Problem requirements:
The records appear below. Repeat them exactly.

────────────────────

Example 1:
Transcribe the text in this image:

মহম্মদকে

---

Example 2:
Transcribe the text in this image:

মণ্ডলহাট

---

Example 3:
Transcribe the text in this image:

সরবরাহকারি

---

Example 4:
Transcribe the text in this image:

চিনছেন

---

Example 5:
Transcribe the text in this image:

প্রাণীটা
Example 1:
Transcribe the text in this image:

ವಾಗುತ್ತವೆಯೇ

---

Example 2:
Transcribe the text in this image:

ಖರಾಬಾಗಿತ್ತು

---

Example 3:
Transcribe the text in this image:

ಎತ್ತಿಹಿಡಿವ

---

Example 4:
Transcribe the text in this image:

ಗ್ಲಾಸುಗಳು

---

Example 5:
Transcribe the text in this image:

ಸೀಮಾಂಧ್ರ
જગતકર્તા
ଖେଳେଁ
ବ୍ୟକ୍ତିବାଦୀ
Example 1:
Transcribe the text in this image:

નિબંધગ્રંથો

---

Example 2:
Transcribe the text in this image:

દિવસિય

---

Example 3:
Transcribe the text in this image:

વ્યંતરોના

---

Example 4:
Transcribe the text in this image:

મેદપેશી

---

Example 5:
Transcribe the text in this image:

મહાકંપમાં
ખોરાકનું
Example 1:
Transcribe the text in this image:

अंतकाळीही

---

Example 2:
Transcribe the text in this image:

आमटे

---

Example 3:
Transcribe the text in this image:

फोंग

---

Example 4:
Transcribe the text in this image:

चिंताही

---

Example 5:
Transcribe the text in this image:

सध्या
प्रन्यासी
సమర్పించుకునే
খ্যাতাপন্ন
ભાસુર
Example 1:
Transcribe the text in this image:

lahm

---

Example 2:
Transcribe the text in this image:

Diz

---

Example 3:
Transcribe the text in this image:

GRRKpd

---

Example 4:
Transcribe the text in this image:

────────────────────

Expected answer:
Example 1:
Transcribe the text in this image:

মহম্মদকে

---

Example 2:
Transcribe the text in this image:

মণ্ডলহাট

---

Example 3:
Transcribe the text in this image:

সরবরাহকারি

---

Example 4:
Transcribe the text in this image:

চিনছেন

---

Example 5:
Transcribe the text in this image:

প্রাণীটা
Example 1:
Transcribe the text in this image:

ವಾಗುತ್ತವೆಯೇ

---

Example 2:
Transcribe the text in this image:

ಖರಾಬಾಗಿತ್ತು

---

Example 3:
Transcribe the text in this image:

ಎತ್ತಿಹಿಡಿವ

---

Example 4:
Transcribe the text in this image:

ಗ್ಲಾಸುಗಳು

---

Example 5:
Transcribe the text in this image:

ಸೀಮಾಂಧ್ರ
જગતકર્તા
ଖେଳେଁ
ବ୍ୟକ୍ତିବାଦୀ
Example 1:
Transcribe the text in this image:

નિબંધગ્રંથો

---

Example 2:
Transcribe the text in this image:

દિવસિય

---

Example 3:
Transcribe the text in this image:

વ્યંતરોના

---

Example 4:
Transcribe the text in this image:

મેદપેશી

---

Example 5:
Transcribe the text in this image:

મહાકંપમાં
ખોરાકનું
Example 1:
Transcribe the text in this image:

अंतकाळीही

---

Example 2:
Transcribe the text in this image:

आमटे

---

Example 3:
Transcribe the text in this image:

फोंग

---

Example 4:
Transcribe the text in this image:

चिंताही

---

Example 5:
Transcribe the text in this image:

सध्या
प्रन्यासी
సమర్పించుకునే
খ্যাতাপন্ন
ભાસુર
Example 1:
Transcribe the text in this image:

lahm

---

Example 2:
Transcribe the text in this image:

Diz

---

Example 3:
Transcribe the text in this image:

GRRKpd

---

Example 4:
Transcribe the text in this image:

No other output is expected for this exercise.